**What is needed:**
Only an exact copy of the entries, stripped of pictures, will serve as the answer.

-- Extracted data follows --

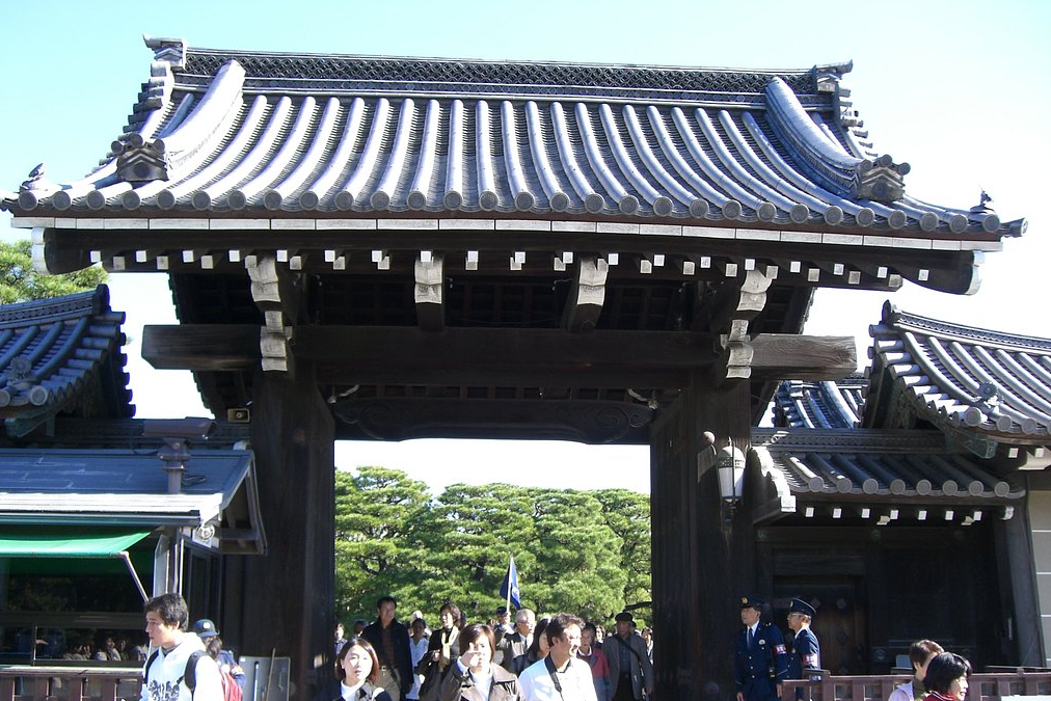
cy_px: 395
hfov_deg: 48.5
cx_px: 520
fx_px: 1168
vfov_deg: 33.4
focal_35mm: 40
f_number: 2.7
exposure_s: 1/250
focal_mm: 6.2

-- Extracted data concluded --

**Completed task:**
cy_px: 395
hfov_deg: 48.5
cx_px: 520
fx_px: 1168
vfov_deg: 33.4
focal_35mm: 40
f_number: 2.7
exposure_s: 1/250
focal_mm: 6.2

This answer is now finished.